#### Available records ####
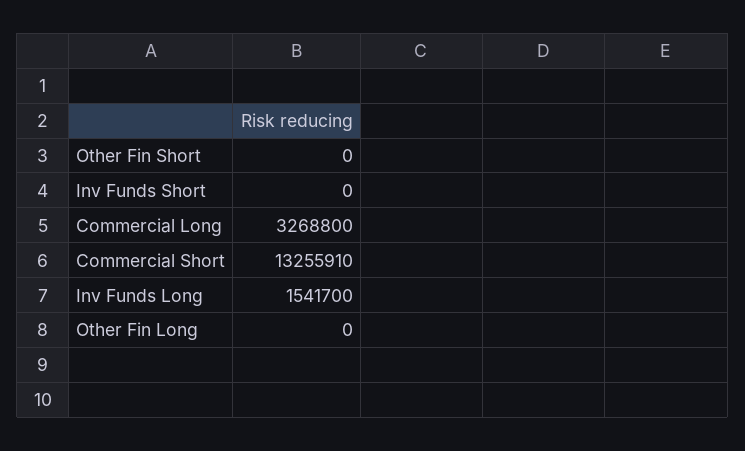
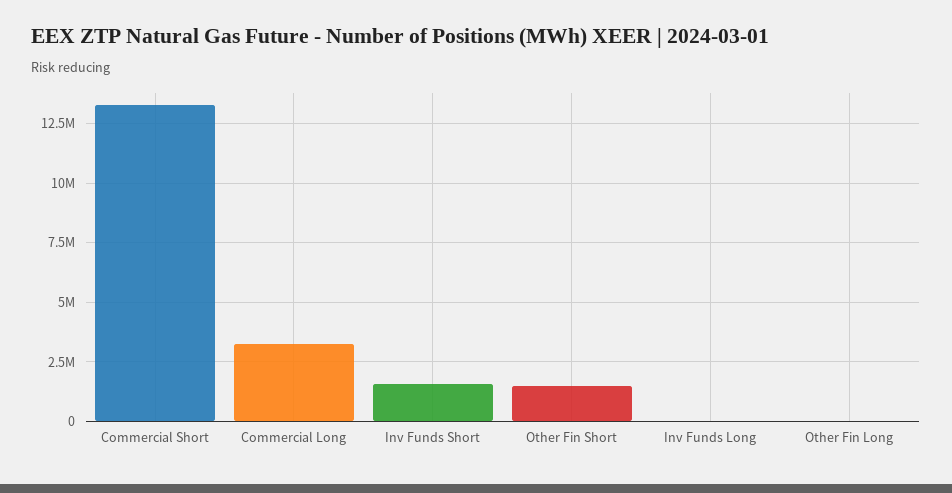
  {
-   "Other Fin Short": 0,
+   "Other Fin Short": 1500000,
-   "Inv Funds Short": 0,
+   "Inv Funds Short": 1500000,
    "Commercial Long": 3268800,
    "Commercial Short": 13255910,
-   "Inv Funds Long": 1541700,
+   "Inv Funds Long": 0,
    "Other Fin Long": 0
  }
####
#### Available records ####
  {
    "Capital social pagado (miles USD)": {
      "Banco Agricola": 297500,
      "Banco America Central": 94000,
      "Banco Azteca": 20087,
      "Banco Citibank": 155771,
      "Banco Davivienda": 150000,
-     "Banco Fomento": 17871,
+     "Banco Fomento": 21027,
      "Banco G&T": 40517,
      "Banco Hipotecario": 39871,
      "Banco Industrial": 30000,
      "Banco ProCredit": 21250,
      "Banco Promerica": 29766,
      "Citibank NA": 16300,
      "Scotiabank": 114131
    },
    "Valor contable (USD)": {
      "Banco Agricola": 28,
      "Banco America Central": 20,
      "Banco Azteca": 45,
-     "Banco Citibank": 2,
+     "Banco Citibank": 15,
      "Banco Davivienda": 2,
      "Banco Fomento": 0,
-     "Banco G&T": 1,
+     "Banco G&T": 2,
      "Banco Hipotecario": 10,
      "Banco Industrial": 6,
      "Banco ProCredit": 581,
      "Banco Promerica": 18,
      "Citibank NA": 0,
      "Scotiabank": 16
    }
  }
####
#### Available records ####
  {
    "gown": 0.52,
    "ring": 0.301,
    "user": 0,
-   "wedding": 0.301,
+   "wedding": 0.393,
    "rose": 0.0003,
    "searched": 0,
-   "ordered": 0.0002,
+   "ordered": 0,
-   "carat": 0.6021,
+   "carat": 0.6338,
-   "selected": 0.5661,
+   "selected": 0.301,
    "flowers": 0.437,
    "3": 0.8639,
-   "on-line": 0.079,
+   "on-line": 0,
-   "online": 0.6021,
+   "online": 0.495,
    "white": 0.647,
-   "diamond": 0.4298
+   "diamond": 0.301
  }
####
§ Your goal:
Only lines containing the word "Short" should appear in the answer, and every such line from the records above must be there.

§ Task solution:
-   "Other Fin Short": 0,
+   "Other Fin Short": 1500000,
-   "Inv Funds Short": 0,
+   "Inv Funds Short": 1500000,
    "Commercial Short": 13255910,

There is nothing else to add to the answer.